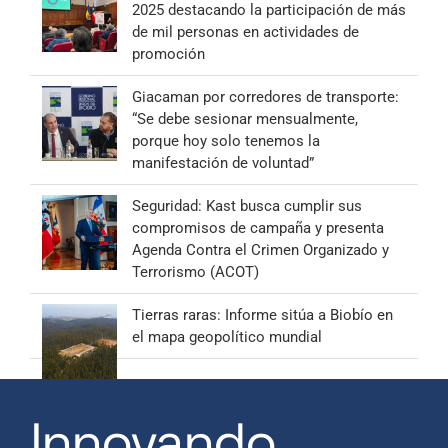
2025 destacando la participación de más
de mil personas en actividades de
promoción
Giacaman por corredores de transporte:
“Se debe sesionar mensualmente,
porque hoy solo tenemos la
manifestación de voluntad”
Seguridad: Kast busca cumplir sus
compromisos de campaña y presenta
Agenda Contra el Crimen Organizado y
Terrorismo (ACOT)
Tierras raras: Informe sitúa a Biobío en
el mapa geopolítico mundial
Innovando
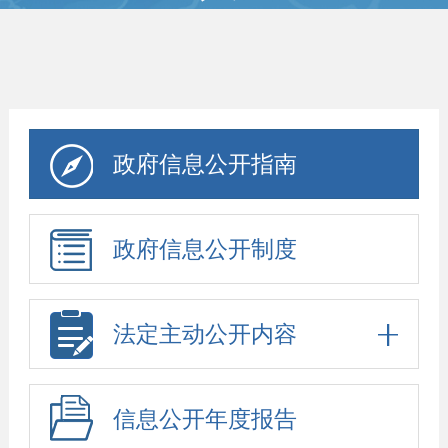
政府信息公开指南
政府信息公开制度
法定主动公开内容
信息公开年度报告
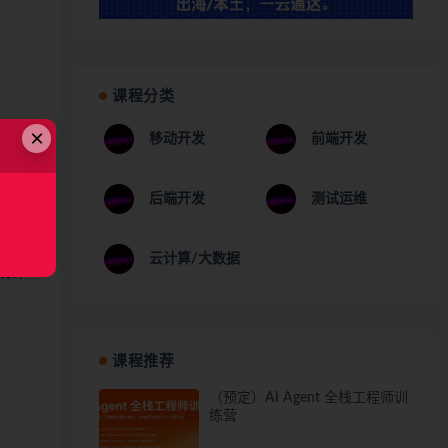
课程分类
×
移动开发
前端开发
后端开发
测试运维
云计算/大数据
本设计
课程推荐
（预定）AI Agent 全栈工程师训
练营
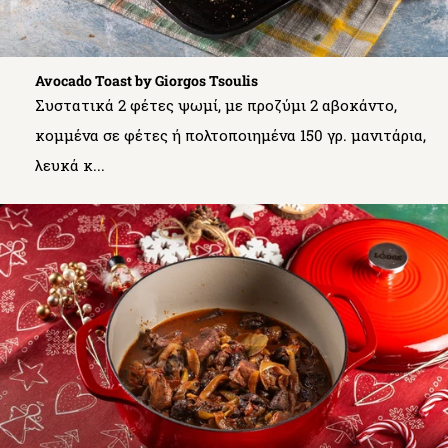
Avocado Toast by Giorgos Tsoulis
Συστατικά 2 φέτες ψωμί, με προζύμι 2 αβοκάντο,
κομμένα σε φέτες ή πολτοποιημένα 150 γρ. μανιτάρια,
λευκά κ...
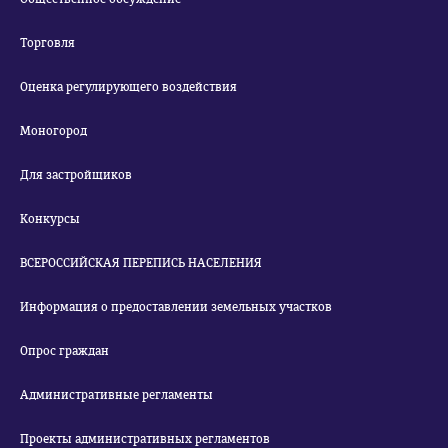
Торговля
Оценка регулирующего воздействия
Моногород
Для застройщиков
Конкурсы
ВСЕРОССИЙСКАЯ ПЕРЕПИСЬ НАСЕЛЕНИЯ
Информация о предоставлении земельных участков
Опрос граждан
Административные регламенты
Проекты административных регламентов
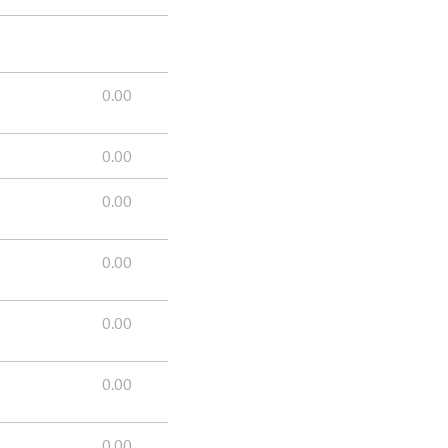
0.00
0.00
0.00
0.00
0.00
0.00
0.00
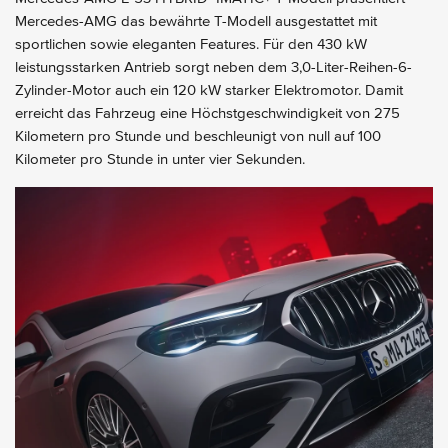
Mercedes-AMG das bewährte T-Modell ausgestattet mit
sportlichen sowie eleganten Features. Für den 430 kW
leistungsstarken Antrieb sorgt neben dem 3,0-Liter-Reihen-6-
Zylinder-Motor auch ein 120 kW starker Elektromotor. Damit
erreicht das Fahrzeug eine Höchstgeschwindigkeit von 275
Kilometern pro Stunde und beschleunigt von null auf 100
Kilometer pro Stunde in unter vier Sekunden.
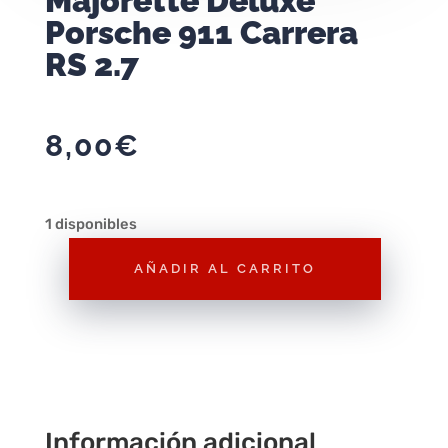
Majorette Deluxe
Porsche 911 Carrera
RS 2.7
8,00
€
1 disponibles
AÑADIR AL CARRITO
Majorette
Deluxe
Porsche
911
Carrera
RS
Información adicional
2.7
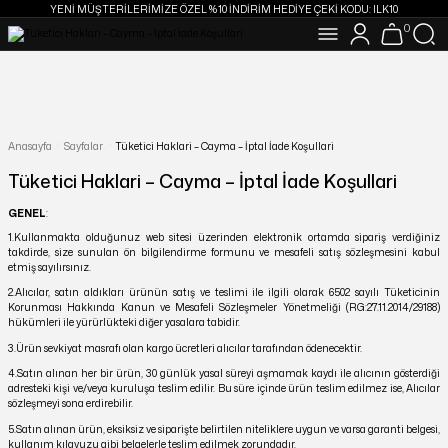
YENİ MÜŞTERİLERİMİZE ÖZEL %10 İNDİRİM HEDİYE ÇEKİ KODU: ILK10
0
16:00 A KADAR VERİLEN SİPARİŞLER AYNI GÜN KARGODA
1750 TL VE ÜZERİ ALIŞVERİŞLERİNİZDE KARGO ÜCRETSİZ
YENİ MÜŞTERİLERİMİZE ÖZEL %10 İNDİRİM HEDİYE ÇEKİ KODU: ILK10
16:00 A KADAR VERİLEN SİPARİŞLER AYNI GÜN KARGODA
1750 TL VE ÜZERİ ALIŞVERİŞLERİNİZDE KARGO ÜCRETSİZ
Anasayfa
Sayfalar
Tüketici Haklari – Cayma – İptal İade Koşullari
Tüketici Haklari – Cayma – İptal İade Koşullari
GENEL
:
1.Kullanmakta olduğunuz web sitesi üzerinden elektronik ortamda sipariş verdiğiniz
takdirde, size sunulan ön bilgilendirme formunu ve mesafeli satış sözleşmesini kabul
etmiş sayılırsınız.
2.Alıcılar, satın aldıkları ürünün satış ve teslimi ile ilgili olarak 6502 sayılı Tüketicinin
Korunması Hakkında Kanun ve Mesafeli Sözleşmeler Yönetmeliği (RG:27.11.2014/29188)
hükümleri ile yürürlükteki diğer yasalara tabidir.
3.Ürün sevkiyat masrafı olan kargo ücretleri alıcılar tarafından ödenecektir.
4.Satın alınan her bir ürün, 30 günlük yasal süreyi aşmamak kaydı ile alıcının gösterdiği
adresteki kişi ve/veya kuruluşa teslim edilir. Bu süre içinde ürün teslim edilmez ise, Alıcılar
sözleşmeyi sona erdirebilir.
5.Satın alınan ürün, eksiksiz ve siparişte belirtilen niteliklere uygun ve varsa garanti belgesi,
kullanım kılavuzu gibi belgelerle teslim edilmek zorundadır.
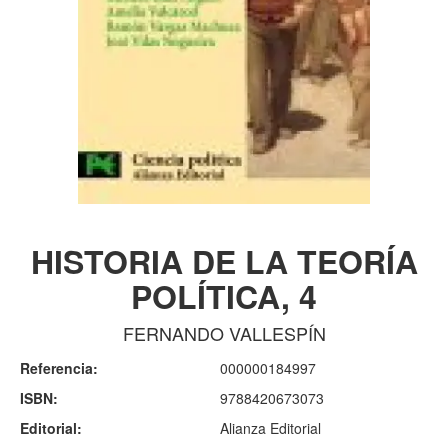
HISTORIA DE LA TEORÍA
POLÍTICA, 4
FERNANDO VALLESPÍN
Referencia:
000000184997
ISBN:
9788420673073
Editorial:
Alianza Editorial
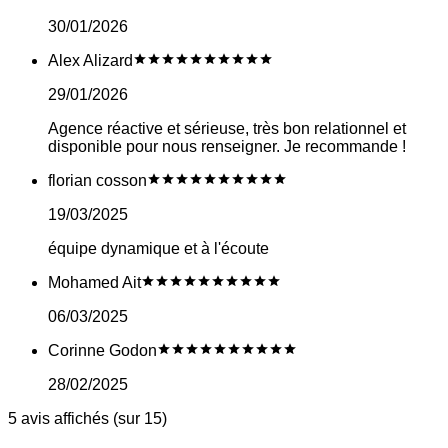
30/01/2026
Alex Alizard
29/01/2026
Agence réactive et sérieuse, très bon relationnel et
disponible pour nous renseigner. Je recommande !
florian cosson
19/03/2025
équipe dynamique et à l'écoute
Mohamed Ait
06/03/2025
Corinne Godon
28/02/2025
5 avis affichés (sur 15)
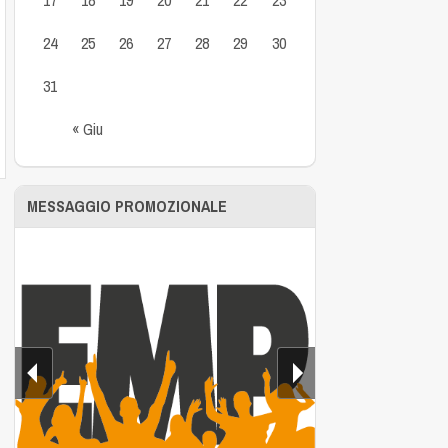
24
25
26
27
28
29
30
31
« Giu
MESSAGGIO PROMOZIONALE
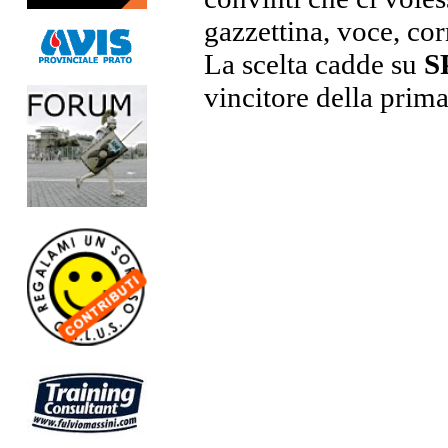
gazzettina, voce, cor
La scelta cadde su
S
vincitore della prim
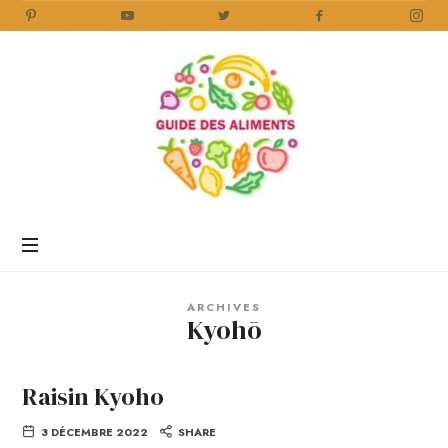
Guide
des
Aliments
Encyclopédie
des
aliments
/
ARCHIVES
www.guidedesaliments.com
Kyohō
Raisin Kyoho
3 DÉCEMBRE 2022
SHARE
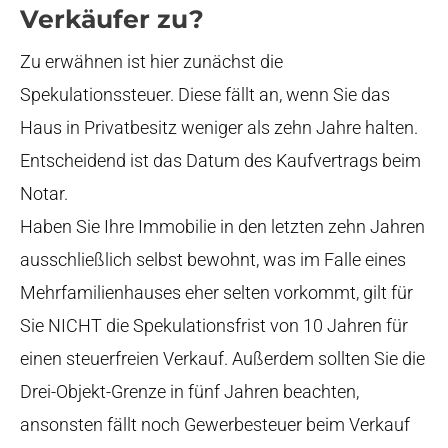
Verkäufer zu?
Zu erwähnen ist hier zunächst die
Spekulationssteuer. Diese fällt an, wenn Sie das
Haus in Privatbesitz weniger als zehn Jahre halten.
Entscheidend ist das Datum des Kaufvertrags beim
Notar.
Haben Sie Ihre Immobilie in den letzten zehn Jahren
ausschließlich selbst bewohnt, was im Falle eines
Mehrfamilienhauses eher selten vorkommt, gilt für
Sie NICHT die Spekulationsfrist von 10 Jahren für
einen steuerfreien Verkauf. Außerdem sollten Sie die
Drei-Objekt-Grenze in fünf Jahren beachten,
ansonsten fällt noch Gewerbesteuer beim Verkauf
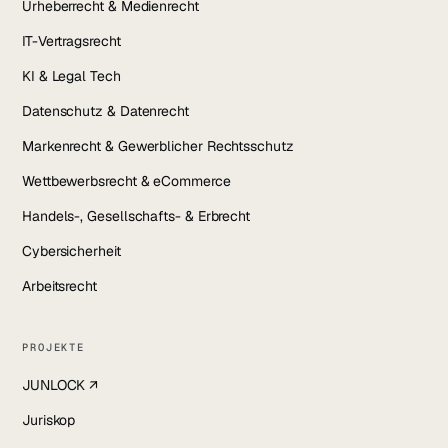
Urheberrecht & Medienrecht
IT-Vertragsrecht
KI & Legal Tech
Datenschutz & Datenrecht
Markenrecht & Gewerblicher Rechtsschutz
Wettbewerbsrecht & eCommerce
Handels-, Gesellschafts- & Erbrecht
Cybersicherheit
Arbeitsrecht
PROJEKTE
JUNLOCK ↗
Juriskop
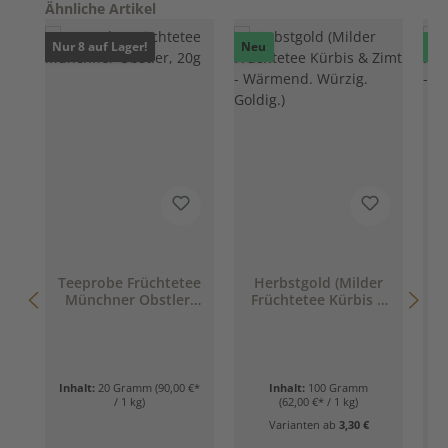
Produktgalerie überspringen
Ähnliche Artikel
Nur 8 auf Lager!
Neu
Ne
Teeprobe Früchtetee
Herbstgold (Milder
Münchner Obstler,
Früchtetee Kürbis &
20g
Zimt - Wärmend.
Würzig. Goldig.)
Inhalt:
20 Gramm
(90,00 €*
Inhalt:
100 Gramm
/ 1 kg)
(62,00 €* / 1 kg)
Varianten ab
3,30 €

+===+

* **REQUIRED WORK**: The response should be the full material, repeated exactly, with images removed.

* **OUTPUT OF THE TASK**:
2025 destacando la participación de más
de mil personas en actividades de
promoción
Giacaman por corredores de transporte:
“Se debe sesionar mensualmente,
porque hoy solo tenemos la
manifestación de voluntad”
Seguridad: Kast busca cumplir sus
compromisos de campaña y presenta
Agenda Contra el Crimen Organizado y
Terrorismo (ACOT)
Tierras raras: Informe sitúa a Biobío en
el mapa geopolítico mundial
Innovando
政府信息公开指南
政府信息公开制度
法定主动公开内容
信息公开年度报告
课程分类
×
移动开发
前端开发
后端开发
测试运维
云计算/大数据
本设计
课程推荐
（预定）AI Agent 全栈工程师训
练营
Avocado Toast by Giorgos Tsoulis
Συστατικά 2 φέτες ψωμί, με προζύμι 2 αβοκάντο,
κομμένα σε φέτες ή πολτοποιημένα 150 γρ. μανιτάρια,
λευκά κ...
Торговля
Оценка регулирующего воздействия
Моногород
Для застройщиков
Конкурсы
ВСЕРОССИЙСКАЯ ПЕРЕПИСЬ НАСЕЛЕНИЯ
Информация о предоставлении земельных участков
Опрос граждан
Административные регламенты
Проекты административных регламентов
0.00
0.00
0.00
0.00
0.00
0.00
0.00
Mercedes-AMG das bewährte T-Modell ausgestattet mit
sportlichen sowie eleganten Features. Für den 430 kW
leistungsstarken Antrieb sorgt neben dem 3,0-Liter-Reihen-6-
Zylinder-Motor auch ein 120 kW starker Elektromotor. Damit
erreicht das Fahrzeug eine Höchstgeschwindigkeit von 275
Kilometern pro Stunde und beschleunigt von null auf 100
Kilometer pro Stunde in unter vier Sekunden.
Majorette Deluxe
Porsche 911 Carrera
RS 2.7
8,00
€
1 disponibles
AÑADIR AL CARRITO
Majorette
Deluxe
Porsche
911
Carrera
RS
Información adicional
2.7
YENİ MÜŞTERİLERİMİZE ÖZEL %10 İNDİRİM HEDİYE ÇEKİ KODU: ILK10
0
16:00 A KADAR VERİLEN SİPARİŞLER AYNI GÜN KARGODA
1750 TL VE ÜZERİ ALIŞVERİŞLERİNİZDE KARGO ÜCRETSİZ
YENİ MÜŞTERİLERİMİZE ÖZEL %10 İNDİRİM HEDİYE ÇEKİ KODU: ILK10
16:00 A KADAR VERİLEN SİPARİŞLER AYNI GÜN KARGODA
1750 TL VE ÜZERİ ALIŞVERİŞLERİNİZDE KARGO ÜCRETSİZ
Anasayfa
Sayfalar
Tüketici Haklari – Cayma – İptal İade Koşullari
Tüketici Haklari – Cayma – İptal İade Koşullari
GENEL
:
1.Kullanmakta olduğunuz web sitesi üzerinden elektronik ortamda sipariş verdiğiniz
takdirde, size sunulan ön bilgilendirme formunu ve mesafeli satış sözleşmesini kabul
etmiş sayılırsınız.
2.Alıcılar, satın aldıkları ürünün satış ve teslimi ile ilgili olarak 6502 sayılı Tüketicinin
Korunması Hakkında Kanun ve Mesafeli Sözleşmeler Yönetmeliği (RG:27.11.2014/29188)
hükümleri ile yürürlükteki diğer yasalara tabidir.
3.Ürün sevkiyat masrafı olan kargo ücretleri alıcılar tarafından ödenecektir.
4.Satın alınan her bir ürün, 30 günlük yasal süreyi aşmamak kaydı ile alıcının gösterdiği
adresteki kişi ve/veya kuruluşa teslim edilir. Bu süre içinde ürün teslim edilmez ise, Alıcılar
sözleşmeyi sona erdirebilir.
5.Satın alınan ürün, eksiksiz ve siparişte belirtilen niteliklere uygun ve varsa garanti belgesi,
kullanım kılavuzu gibi belgelerle teslim edilmek zorundadır.
HISTORIA DE LA TEORÍA
POLÍTICA, 4
FERNANDO VALLESPÍN
Referencia:
000000184997
ISBN:
9788420673073
Editorial:
Alianza Editorial
30/01/2026
Alex Alizard
29/01/2026
Agence réactive et sérieuse, très bon relationnel et
disponible pour nous renseigner. Je recommande !
florian cosson
19/03/2025
équipe dynamique et à l'écoute
Mohamed Ait
06/03/2025
Corinne Godon
28/02/2025
5 avis affichés (sur 15)
24
25
26
27
28
29
30
31
« Giu
MESSAGGIO PROMOZIONALE
gazzettina, voce, cor
La scelta cadde su
S
vincitore della prim
Guide
des
Aliments
Encyclopédie
des
aliments
/
ARCHIVES
www.guidedesaliments.com
Kyohō
Raisin Kyoho
3 DÉCEMBRE 2022
SHARE
Verkäufer zu?
Zu erwähnen ist hier zunächst die
Spekulationssteuer. Diese fällt an, wenn Sie das
Haus in Privatbesitz weniger als zehn Jahre halten.
Entscheidend ist das Datum des Kaufvertrags beim
Notar.
Haben Sie Ihre Immobilie in den letzten zehn Jahren
ausschließlich selbst bewohnt, was im Falle eines
Mehrfamilienhauses eher selten vorkommt, gilt für
Sie NICHT die Spekulationsfrist von 10 Jahren für
einen steuerfreien Verkauf. Außerdem sollten Sie die
Drei-Objekt-Grenze in fünf Jahren beachten,
ansonsten fällt noch Gewerbesteuer beim Verkauf
Urheberrecht & Medienrecht
IT-Vertragsrecht
KI & Legal Tech
Datenschutz & Datenrecht
Markenrecht & Gewerblicher Rechtsschutz
Wettbewerbsrecht & eCommerce
Handels-, Gesellschafts- & Erbrecht
Cybersicherheit
Arbeitsrecht
PROJEKTE
JUNLOCK ↗
Juriskop
Produktgalerie überspringen
Ähnliche Artikel
Nur 8 auf Lager!
Neu
Ne
Teeprobe Früchtetee
Herbstgold (Milder
Münchner Obstler,
Früchtetee Kürbis &
20g
Zimt - Wärmend.
Würzig. Goldig.)
Inhalt:
20 Gramm
(90,00 €*
Inhalt:
100 Gramm
/ 1 kg)
(62,00 €* / 1 kg)
Varianten ab
3,30 €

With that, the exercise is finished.